● WRITTEN EXERCISE
Swap "yaw rate" for "roll rate" in the text on vehicle data collection, and write out the passage between "Instrumenting vehicles enables" and "and slip angle.", inclusive.

Time-history data consist of both direct measures, i.e. raw data measured over time, or derived measures, after any kind of transformation (such as resampling, offset correction, filtering and removal of incorrect values) has been performed.
Instrumenting vehicles enables the collection of vast amounts of data, using either original sensors (tapping their communication networks, such as CAN) or additional sensors. Applications on smart devices (i.e. smartphones) can also collect important information in the following categories, and the data they collect can basically be treated the same way as the data from instrumented vehicles.
Vehicle-dynamics measurements describe the motion of the vehicle. Typical measurements are longitudinal speed, longitudinal and lateral acceleration, yaw rate and slip angle.
Driver state and actions
In addition to variables describing driver actions which command the vehicle, like steering wheel angle, pedal activation or HMI button press, variables characterizing the physical and emotional state of the driver can also be measured. For instance, cameras and computer vision can measure driver position, detect engagement in a secondary task or detect eyelid closure (which highly correlates with alertness). In fully autonomous vehicles (e.g. a shuttle) the driver might be a remote operator having the responsibility to act in the case of problems that the AD-system cannot solve. The actions are of course important to record, in the vehicle but also in the remote operator system.
In-vehicle systems state
The state of in-vehicle systems can be accessed by connecting to the embedded controllers. The data category comprises continuous measures, like engine RPM, or categorical values, like ADAS and active safety systems activation, and automation level.
It is important to document the system state when in baseline mode. As new vehicles have numerous active systems installed, there is a need to know the settings also for baseline data. The AD-level (SAE, 2018) is important both for baseline and treatment data when comparing an autonomous function in level 4 in treatment and in level 1 for the baseline data.
A precise understanding of the environment can be obtained by advanced sensors like radars, LIDARs, cameras and computer vision, or by simpler sensors (e.g., optical or temperature). For instance, luminosity (indicating the presence of rain), characteristics and dynamics of the infrastructure (e.g., lane width, road curvature) and surrounding objects (e.g., type, relative distance and speed) can all be measured from within a vehicle.
The geographical location of a vehicle is most frequently determined with global navigation satellite systems (GNSS) and the aforementioned advanced sensors. It can also be determined by information from the cell phone network, surrounding Wi-Fi networks, or a combination of these and GNSS.

● Entries excerpted from a collection

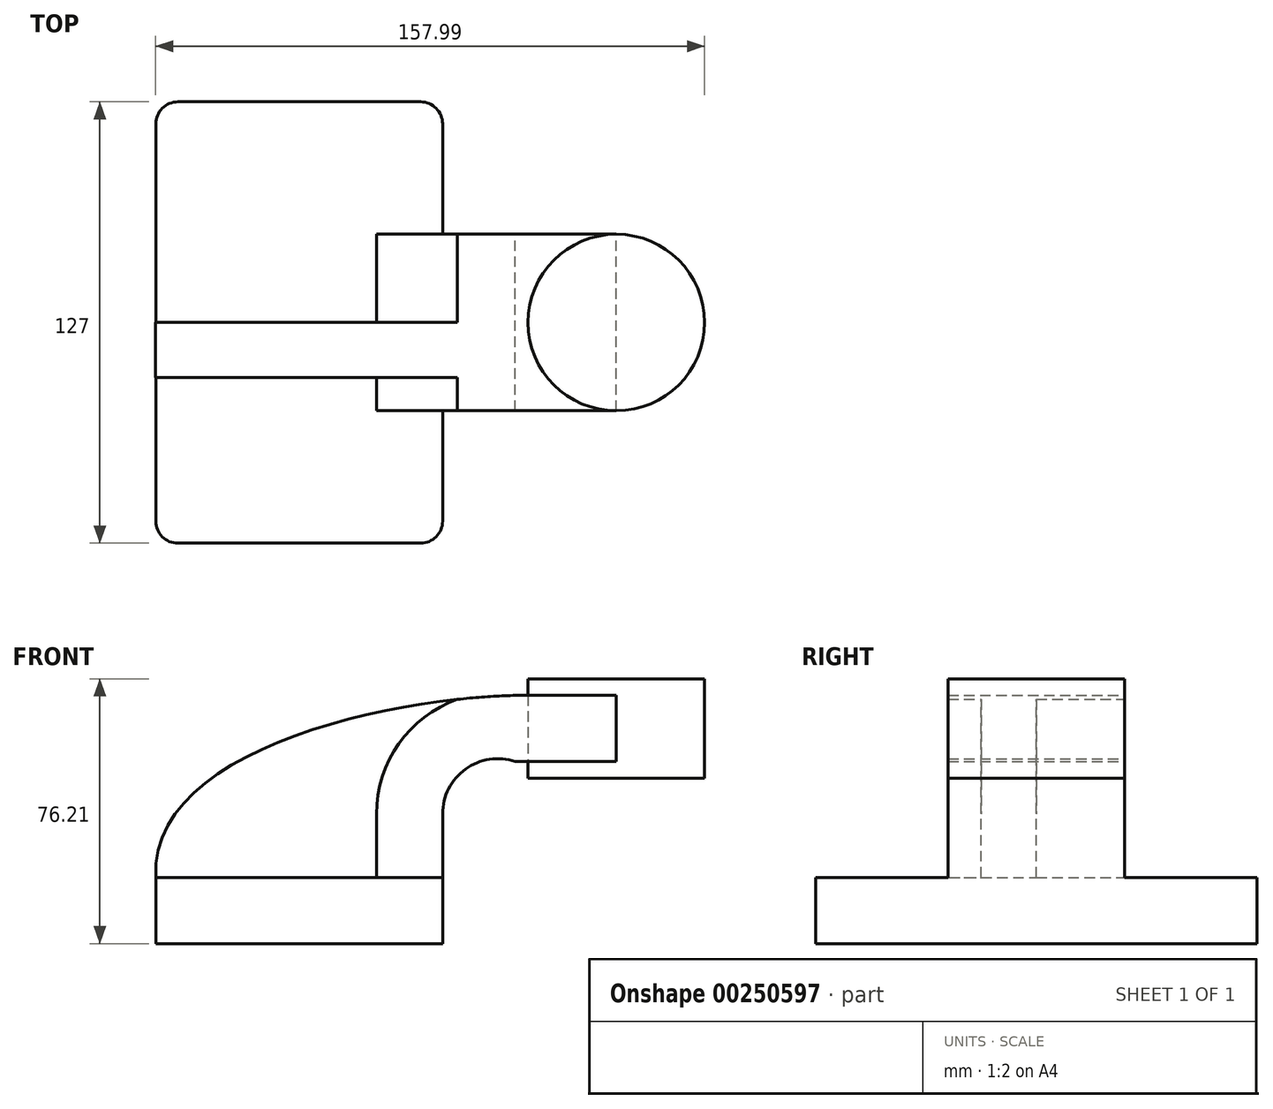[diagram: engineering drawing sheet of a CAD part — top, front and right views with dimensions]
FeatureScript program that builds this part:
annotation { "Feature Type Name" : "Feature", "Feature Type Description" : "" }
export const myFeature = defineFeature(function(context is Context, id is Id, definition is map)
    precondition{}
    {
        {
            var Q0;
            Q0=qCreatedBy(makeId("Front.planeOp"),FACE);
            var sketch = newSketch(context, id + "F0", { "sketchPlane" : qUnion([Q0])});
            skLineSegment(sketch, "E0.bottom", {"start": v(41.27, 9.53) * mm, "end": v(-41.28, 9.53) * mm});
            skLineSegment(sketch, "E0.top", {"start": v(41.28, -9.52) * mm, "end": v(-41.27, -9.52) * mm});
            skLineSegment(sketch, "E0.left", {"start": v(41.28, 9.53) * mm, "end": v(41.28, -9.52) * mm});
            skLineSegment(sketch, "E0.right", {"start": v(-41.28, 9.53) * mm, "end": v(-41.27, -9.52) * mm});
            skPoint(sketch, "E0.middle", {"position": v(0, 0) * mm});
            skLineSegment(sketch, "E1.bottom", {"start": v(116.66, 66.68) * mm, "end": v(65.86, 66.68) * mm});
            skLineSegment(sketch, "E1.top", {"start": v(116.66, 38.1) * mm, "end": v(65.86, 38.1) * mm});
            skLineSegment(sketch, "E1.left", {"start": v(116.66, 66.68) * mm, "end": v(116.66, 38.1) * mm});
            skLineSegment(sketch, "E1.right", {"start": v(65.86, 66.68) * mm, "end": v(65.86, 38.1) * mm});
            skPoint(sketch, "E1.middle", {"position": v(91.26, 52.39) * mm});
            skLineSegment(sketch, "E2", {"start": v(41.27, 9.53) * mm, "end": v(41.27, 27.81) * mm});
            skArc(sketch, "E3", {"start": v(41.27, 27.81) * mm, "mid": v(47.86, 40.69) * mm, "end": v(62.16, 42.88) * mm});
            skLineSegment(sketch, "E4", {"start": v(62.16, 42.88) * mm, "end": v(91.26, 42.88) * mm});
            skPoint(sketch, "E4.endSnap0", {"position": v(91.26, 38.1) * mm});
            skLineSegment(sketch, "E5.0", {"start": v(64.63, 61.93) * mm, "end": v(91.26, 61.93) * mm});
            skArc(sketch, "E5.1", {"start": v(22.23, 27.81) * mm, "mid": v(35.26, 55.03) * mm, "end": v(64.63, 61.93) * mm});
            skLineSegment(sketch, "E5.2", {"start": v(22.22, 9.53) * mm, "end": v(22.22, 27.81) * mm});
            skFitSpline(sketch, "E6", {"points": [v(-41.28, 9.53) * mm, v(64.63, 61.93) * mm], "startDerivative": vector(-6.56, 110.16) * mm, "endDerivative": vector(115.09, 0.87) * mm});
            skLineSegment(sketch, "E7", {"start": v(91.26, 61.93) * mm, "end": v(91.26, 42.88) * mm});
            skLineSegment(sketch, "E8", {"start": v(91.26, 38.1) * mm, "end": v(91.26, 66.68) * mm});
            skSolve(sketch);
        }
        {
            var Q0;
            Q0=qCreatedBy(makeId("Front.planeOp"),FACE);
            var sketch = newSketch(context, id + "F1", { "sketchPlane" : qUnion([Q0])});
            skSolve(sketch);
        }
        {
            var Q0;
            Q0=makeQuery(id+"F0.imprint","IMPRINT",FACE,{"disambiguationData":[TD([[makeQuery(id+"F0.imprint","IMPRINT",EDGE,{"derivedFrom":sQuery(id+"F0.wireOp",EDGE,"E0.top")}),-1.0]])]});
            extrude(context, id + "F2", {"entities" : qUnion([Q0]), "endBound" : BoundingType.SYMMETRIC, "depth" : 127 * mm});
        }
        {
            var Q0;
            {var subQ1=sQuery(id+"F0.wireOp",EDGE,"E2");Q0=makeQuery(id+"F0.imprint","IMPRINT",FACE,{"disambiguationData":[TD([[makeQuery(id+"F0.imprint","IMPRINT",EDGE,{"derivedFrom":subQ1}),1.0]])]});}
            var Q1;
            Q1 = qSketchRegion(id + "F1", true);
            var Q2;
            {var subQ0=sQuery(id+"F0.wireOp",EDGE,"E5.0");var subQ1=sQuery(id+"F0.wireOp",EDGE,"E1.right");var subQ2=makeQuery(id+"F0.imprint","INTERSECT",VERTEX,{"derivedFrom":[subQ1,subQ0]});Q2=makeQuery(id+"F0.imprint","IMPRINT",FACE,{"disambiguationData":[TD([[makeQuery(id+"F0.imprint","IMPRINT",EDGE,{"disambiguationData":[TD([[subQ2,-1.0]])],"derivedFrom":subQ1}),1.0]])]});}
            extrude(context, id + "F3", {"entities" : qUnion([Q0, Q1, Q2]), "operationType" : NewBodyOperationType.ADD, "endBound" : BoundingType.SYMMETRIC, "depth" : 50.8 * mm});
        }
        {
            var Q0;
            {var subQ3=sQuery(id+"F0.wireOp",EDGE,"E5.2");Q0=makeQuery(id+"F0.imprint","IMPRINT",FACE,{"disambiguationData":[TD([[makeQuery(id+"F0.imprint","IMPRINT",EDGE,{"derivedFrom":subQ3}),1.0]])]});}
            extrude(context, id + "F4", {"entities" : qUnion([Q0]), "operationType" : NewBodyOperationType.ADD, "depth" : 15.88 * mm});
        }
        {
            var Q0;
            {var subQ4=sQuery(id+"F0.wireOp",EDGE,"E1.left");Q0=makeQuery(id+"F0.imprint","IMPRINT",FACE,{"disambiguationData":[TD([[makeQuery(id+"F0.imprint","IMPRINT",EDGE,{"derivedFrom":subQ4}),-1.0]])]});}
            var Q1;
            Q1=sQuery(id+"F0.wireOp",EDGE,"E8");
            revolve(context, id + "F5", {"entities" : qUnion([Q0]), "axis" : qUnion([Q1]), "revolveType" : RevolveType.FULL});
        }
        {
            var Q0;
            Q0=makeQuery(id+"F2.opExtrude","CAP_EDGE",EDGE,{"disambiguationData":[OSD([sQuery(id+"F0.wireOp",EDGE,"E0.left")])],"isStart":false});
            var Q1;
            Q1=makeQuery(id+"F2.opExtrude","CAP_EDGE",EDGE,{"disambiguationData":[OSD([sQuery(id+"F0.wireOp",EDGE,"E0.right")])],"isStart":false});
            var Q2;
            Q2=makeQuery(id+"F2.opExtrude","CAP_EDGE",EDGE,{"disambiguationData":[OSD([sQuery(id+"F0.wireOp",EDGE,"E0.right")])],"isStart":true});
            var Q3;
            Q3=makeQuery(id+"F2.opExtrude","CAP_EDGE",EDGE,{"disambiguationData":[OSD([sQuery(id+"F0.wireOp",EDGE,"E0.left")])],"isStart":true});
            fillet(context, id + "F6", {"entities" : qUnion([Q0, Q1, Q2, Q3]), "radius" : 6.35 * mm, "tangentPropagation" : true, "allowEdgeOverflow" : false});
        }
    });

● TASK SOLUTION
Instrumenting vehicles enables the collection of vast amounts of data, using either original sensors (tapping their communication networks, such as CAN) or additional sensors. Applications on smart devices (i.e. smartphones) can also collect important information in the following categories, and the data they collect can basically be treated the same way as the data from instrumented vehicles.
Vehicle-dynamics measurements describe the motion of the vehicle. Typical measurements are longitudinal speed, longitudinal and lateral acceleration, roll rate and slip angle.